# coyotes and fish



## Kingfisher (Jul 25, 2008)

had a couple of my guys up doing some work near lily lake and mikey saw something interesting... couple of dead fish on the snow. went over to investigate and there were coyote tracks all over the place and they had dug down to the inlet of the lake where there was a whole pile... 20+ dead fish that were stinkin the place up. apparently these fish were or went upstream as the lake iced over and were unable to get back into the lake as it froze. they subsequently died... they were all facing the same direction, downstream, in a big pile like they were trying to get under the ice. he said it stunk terrible and the coyotes dug a hole in the snow, got to the fish and pulled several to the top but did not eat them.

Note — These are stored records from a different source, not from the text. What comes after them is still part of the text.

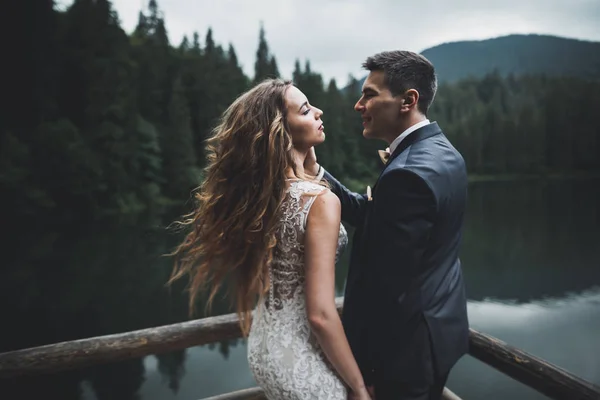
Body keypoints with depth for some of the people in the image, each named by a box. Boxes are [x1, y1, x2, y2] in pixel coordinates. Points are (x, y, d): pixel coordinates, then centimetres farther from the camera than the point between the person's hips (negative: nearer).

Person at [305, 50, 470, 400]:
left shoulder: (408, 173, -28)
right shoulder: (441, 152, 3)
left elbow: (387, 282, -26)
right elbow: (366, 213, 1)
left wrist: (361, 357, -14)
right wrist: (316, 171, -9)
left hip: (410, 341, -9)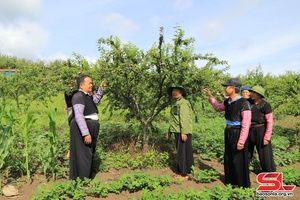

another weirdity in nature....


----------



## The Naturalist (Oct 13, 2007)

Do you know if they were Browns or Brookies? They could be casulties of the spawn. You'd think a hungry coyote would eat a fish.
Off the subject but...how's the Snotel sites looking up Farmington and Ben Lomond?


----------



## Kingfisher (Jul 25, 2008)

farmington - 177%, ben lomond 148% pertty dang good. fish were rainbows, said they all looked like stockers, about the same size all of em.


----------



## luv2fsh&hnt (Sep 22, 2007)

It seems weird they didn't eat them. When I was heavy into trapping we used to use carp to bait our bobcat and coyote traps.


----------



## MadHunter (Nov 17, 2009)

Canines are not very big on fish. In fact I know that salt water fish can be very poisonouse to dogs. Not sure how much of that applies to fresh water fish. I have never been able to get my dogs to eat fish at all. Raw or cooked.


----------



## mikevanwilder (Nov 11, 2008)

Like MadHunter said dogs don't much care for fish. The smell probably is why they dug them up but they wouldn't eat them.


----------



## Kingfisher (Jul 25, 2008)

well fellers, mikey went back in and spent a couple of days at the yurt. update on the dead stinking fish - all had been taken out of the creek and eaten. the yotes had dug several more holes and appear to be using them to access water. so, when they get hungry enough seems they may acquire a taste or at least a tolerance for fish.


----------